I find this quote very interesting, for anyone that thinks there will be a big IPC increase, it's not going to happen. They were throwing around numbers, like a 30% increase, and a 15% increase.
"While Intel's big news today is the announcement of its 18-core, 36-thread, high-end desktop X-series processors, the company has revealed one detail for the 8th generation mainstream processors, codenamed Coffee Lake, that are due to be released later this year: the new chips will, at least in some particular circumstances, be 30 percent faster than 7th-gen Kaby Lake parts.
That's a huge generational improvement, but of course, there are footnotes to consider. The 30 percent boost came in one benchmark—SYSmark 2014 version 1.5—and applies to 15W U-series mobile processors. The comparison pits an i7-7500U (2.7GHz base, 3.5GHz turbo) with two cores and four threads against an unnamed next generation chip. The new chip has an unspecified base clockspeed, a 4GHz turbo, and doubles the number of cores and threads to four and eight.
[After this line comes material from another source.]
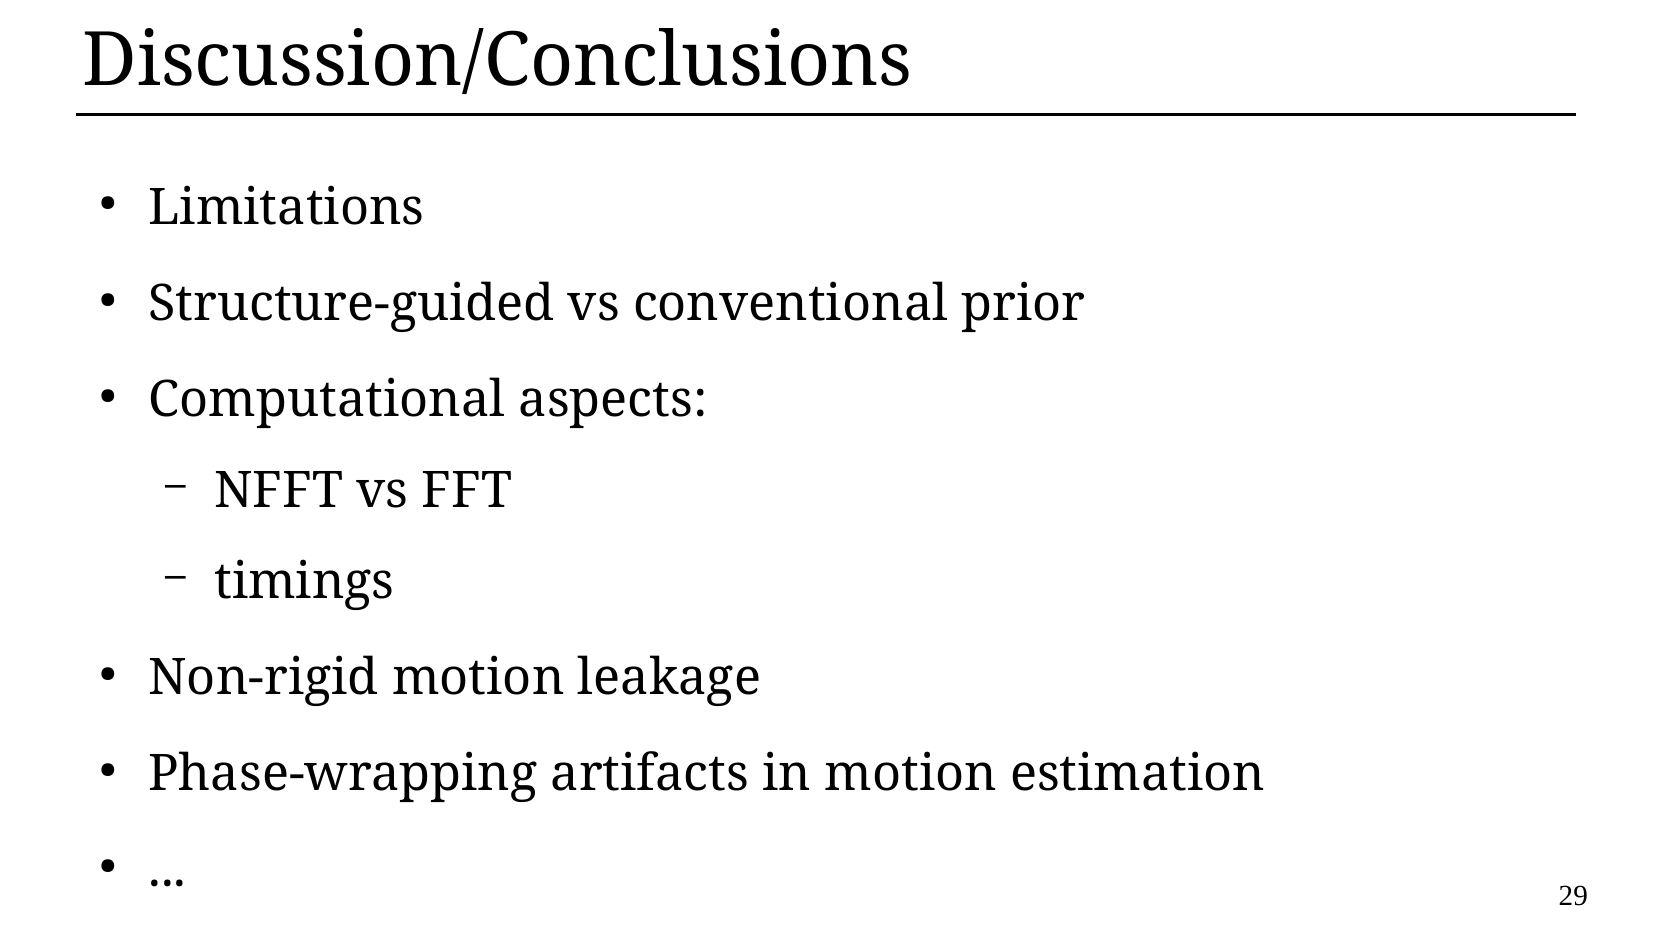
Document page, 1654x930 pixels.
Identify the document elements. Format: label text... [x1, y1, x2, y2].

list Limitations Structure-guided vs conventional prior Computational aspects: NFFT vs FFT timings Non-rigid motion leakage Phase-wrapping artifacts in motion estimation ... [82, 170, 1571, 904]
title Discussion/Conclusions [82, 7, 1571, 105]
The 8th generation chip is built on a refined iteration of Intel's 14nm process."
So it seems that doubling the number or cores and threads, and boosting the turbo speed by 500MHz offers a 30% increase in performance using the synthetic benchmark SYSmark, well no freaking **** Sherlock.
14nm++ Coffee Lake = Kaby Lake = Skylake = waste of time for anyone unless you are on Socket 1150/55 or older, since the only real new tech is going to be the six core offerings, which won't fit in your Z170/Z270 boards by the look of things.